The end of the first module segues into the beginning of the second, Cannice says, because by the end of the first students will have developed a professional development plan “that will help them try to identify the best possible internship for them in their second semester.” The second module, Customized Practicum/Internship (months five to eight), is comprised of four courses worth two credits each, as well as that internship, which is worth four credits — about a third of the module. The courses are Entrepreneurial Leadership, Organizations and Ethics; Organizational Entrepreneurship and Innovation Methods; Emerging Business Technology Tools; and an elective. As for the internship, “We’ll work with each student to place them in a startup company or social enterprise, or maybe a family business, where they can begin to utilize their skills with a very well-managed project that serves the company or the organization but also has some academic content,” Cannice says.

The third and final module, Launch New Venture (months nine to 12), includes four two-credit courses — Entrepreneurial Marketing, Analytics, and Sales; Entrepreneurial Strategy and Planning; Entrepreneurial Law; and an elective — as well as the four-credit New Venture Launch, which is just what it sounds like: Each student or student team plans and launches a new venture in a commercial, nonprofit, social, international, or some other space. ‘There will be milestones for them to achieve, as far as incorporation, product prototyping, initiating some level of sales, and presenting their enterprise to a panel,” Cannice says.

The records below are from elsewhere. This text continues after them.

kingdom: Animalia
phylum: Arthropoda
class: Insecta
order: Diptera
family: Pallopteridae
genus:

“Everything that they learn is very focused on this idea of generating and helping grow a very vibrant, entrepreneurial organization,” he adds.

What do you expect student outcomes to be? “One outcome might be that they join a venture-backed startup. I think that would be a good risk-return profile,” Cannice says. “Another outcome might be, if they have a social inclination, maybe they join a funded social enterprise. Perhaps they learn some skill sets to help build out their family business. Maybe they want to take on a product development role or a sales role in, say, a larger enterprise, like a well-established or public firm. And a smaller fraction will launch their own businesses. But we don’t expect that is going to be the top outcome. We don’t think that’s to the benefit of our students, especially if they come to us with limited experience.”